◆ **ABOUT THIS EXERCISE**
If a line of the records contains the string "Gameplay", copy it out.

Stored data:
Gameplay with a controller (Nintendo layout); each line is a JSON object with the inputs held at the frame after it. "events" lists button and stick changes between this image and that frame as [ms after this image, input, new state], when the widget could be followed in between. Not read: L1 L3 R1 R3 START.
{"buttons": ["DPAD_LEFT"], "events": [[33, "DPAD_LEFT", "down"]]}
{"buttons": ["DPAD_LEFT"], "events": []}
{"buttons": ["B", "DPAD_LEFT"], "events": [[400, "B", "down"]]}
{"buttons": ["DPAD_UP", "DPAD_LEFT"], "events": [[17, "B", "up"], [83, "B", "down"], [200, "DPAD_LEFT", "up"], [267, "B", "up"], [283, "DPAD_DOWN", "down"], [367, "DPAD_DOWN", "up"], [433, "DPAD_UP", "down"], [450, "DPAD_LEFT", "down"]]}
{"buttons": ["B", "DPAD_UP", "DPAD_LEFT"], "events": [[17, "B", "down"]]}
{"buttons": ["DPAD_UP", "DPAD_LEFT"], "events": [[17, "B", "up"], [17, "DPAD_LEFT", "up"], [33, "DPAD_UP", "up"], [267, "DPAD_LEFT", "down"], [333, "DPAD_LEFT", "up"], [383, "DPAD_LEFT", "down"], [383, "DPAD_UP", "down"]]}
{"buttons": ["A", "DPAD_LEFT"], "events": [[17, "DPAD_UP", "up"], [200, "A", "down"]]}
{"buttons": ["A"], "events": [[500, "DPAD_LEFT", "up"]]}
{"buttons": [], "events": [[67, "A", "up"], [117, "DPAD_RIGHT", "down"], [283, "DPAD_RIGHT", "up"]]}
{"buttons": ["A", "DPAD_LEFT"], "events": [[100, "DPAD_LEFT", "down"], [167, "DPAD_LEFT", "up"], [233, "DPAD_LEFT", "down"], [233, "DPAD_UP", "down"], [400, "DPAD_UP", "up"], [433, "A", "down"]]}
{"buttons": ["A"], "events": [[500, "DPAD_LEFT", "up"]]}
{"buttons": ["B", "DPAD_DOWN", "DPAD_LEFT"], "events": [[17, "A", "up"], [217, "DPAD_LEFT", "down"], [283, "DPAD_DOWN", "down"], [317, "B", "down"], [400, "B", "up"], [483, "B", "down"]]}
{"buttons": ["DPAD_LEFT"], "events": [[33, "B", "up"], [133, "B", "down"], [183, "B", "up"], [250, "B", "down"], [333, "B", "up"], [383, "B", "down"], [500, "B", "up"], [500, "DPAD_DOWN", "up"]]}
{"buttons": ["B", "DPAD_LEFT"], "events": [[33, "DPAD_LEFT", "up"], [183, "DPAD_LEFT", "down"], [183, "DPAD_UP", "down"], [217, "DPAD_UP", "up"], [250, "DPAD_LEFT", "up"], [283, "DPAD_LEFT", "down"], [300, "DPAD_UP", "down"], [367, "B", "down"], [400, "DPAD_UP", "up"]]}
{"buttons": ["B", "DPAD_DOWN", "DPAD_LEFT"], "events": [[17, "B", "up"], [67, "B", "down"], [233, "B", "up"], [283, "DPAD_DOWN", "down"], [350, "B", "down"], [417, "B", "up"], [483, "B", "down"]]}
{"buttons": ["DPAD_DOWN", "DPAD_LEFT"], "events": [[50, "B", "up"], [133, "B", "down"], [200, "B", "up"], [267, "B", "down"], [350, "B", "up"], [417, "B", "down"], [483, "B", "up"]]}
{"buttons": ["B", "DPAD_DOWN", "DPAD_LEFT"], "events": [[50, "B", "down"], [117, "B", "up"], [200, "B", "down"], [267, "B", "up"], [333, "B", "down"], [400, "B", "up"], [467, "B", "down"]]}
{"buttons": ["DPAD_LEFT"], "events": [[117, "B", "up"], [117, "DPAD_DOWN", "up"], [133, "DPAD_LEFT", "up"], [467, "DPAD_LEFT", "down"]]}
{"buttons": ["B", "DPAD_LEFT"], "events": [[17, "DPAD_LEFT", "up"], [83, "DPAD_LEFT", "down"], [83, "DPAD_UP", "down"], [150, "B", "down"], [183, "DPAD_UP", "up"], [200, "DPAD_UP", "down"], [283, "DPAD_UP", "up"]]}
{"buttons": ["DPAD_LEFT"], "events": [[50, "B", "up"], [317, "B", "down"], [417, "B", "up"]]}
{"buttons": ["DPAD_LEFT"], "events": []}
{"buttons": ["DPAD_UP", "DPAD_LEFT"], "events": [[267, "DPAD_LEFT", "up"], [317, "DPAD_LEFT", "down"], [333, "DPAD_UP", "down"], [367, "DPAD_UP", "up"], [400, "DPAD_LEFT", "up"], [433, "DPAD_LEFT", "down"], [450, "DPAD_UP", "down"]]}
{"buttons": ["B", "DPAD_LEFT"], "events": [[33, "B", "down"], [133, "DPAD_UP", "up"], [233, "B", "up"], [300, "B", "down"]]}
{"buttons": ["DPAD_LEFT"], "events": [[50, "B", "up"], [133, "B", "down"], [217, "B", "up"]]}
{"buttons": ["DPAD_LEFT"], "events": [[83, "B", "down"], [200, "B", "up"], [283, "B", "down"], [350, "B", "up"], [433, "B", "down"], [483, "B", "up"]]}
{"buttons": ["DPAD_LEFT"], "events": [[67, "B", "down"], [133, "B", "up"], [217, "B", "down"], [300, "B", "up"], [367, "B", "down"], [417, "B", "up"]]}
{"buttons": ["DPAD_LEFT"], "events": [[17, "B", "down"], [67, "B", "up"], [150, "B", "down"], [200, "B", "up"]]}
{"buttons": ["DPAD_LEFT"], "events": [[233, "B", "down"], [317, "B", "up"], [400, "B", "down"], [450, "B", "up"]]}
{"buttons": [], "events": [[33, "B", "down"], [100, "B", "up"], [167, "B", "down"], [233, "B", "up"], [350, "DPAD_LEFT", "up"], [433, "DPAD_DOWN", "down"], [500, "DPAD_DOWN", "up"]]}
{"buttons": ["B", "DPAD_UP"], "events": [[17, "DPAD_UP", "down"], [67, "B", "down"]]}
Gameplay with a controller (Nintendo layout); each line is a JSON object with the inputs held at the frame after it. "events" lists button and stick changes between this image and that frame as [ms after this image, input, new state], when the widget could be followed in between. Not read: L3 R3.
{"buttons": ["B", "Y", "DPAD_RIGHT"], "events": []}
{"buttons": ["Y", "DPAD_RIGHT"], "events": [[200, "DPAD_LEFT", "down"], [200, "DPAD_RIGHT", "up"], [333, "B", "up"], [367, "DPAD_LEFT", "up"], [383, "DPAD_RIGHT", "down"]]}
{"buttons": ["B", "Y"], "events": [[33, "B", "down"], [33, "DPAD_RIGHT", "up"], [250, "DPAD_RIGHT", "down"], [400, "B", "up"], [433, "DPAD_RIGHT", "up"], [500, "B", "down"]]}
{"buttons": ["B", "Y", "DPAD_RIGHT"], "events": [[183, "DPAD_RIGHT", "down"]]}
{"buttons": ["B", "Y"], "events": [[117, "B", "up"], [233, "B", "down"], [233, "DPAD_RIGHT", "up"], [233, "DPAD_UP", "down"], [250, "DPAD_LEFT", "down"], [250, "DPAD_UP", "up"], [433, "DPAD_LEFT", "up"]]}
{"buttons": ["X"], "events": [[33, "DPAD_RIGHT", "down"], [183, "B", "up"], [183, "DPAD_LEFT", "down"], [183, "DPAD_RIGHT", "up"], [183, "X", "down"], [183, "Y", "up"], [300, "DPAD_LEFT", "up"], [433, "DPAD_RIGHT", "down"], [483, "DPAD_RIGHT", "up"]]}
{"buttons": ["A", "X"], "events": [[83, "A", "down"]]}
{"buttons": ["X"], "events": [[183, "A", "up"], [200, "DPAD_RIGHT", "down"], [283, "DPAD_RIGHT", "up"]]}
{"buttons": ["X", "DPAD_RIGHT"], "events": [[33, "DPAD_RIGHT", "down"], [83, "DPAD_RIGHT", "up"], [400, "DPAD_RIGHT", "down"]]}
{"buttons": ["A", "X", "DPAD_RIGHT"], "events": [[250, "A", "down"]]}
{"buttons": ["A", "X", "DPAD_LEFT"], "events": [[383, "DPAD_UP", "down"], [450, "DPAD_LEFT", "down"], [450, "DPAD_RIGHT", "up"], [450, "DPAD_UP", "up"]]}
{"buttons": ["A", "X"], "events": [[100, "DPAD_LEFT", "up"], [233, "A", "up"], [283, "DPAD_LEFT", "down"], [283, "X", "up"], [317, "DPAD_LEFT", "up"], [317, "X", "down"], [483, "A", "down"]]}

◆ **RESPONSE AREA**
Gameplay with a controller (Nintendo layout); each line is a JSON object with the inputs held at the frame after it. "events" lists button and stick changes between this image and that frame as [ms after this image, input, new state], when the widget could be followed in between. Not read: L1 L3 R1 R3 START.
Gameplay with a controller (Nintendo layout); each line is a JSON object with the inputs held at the frame after it. "events" lists button and stick changes between this image and that frame as [ms after this image, input, new state], when the widget could be followed in between. Not read: L3 R3.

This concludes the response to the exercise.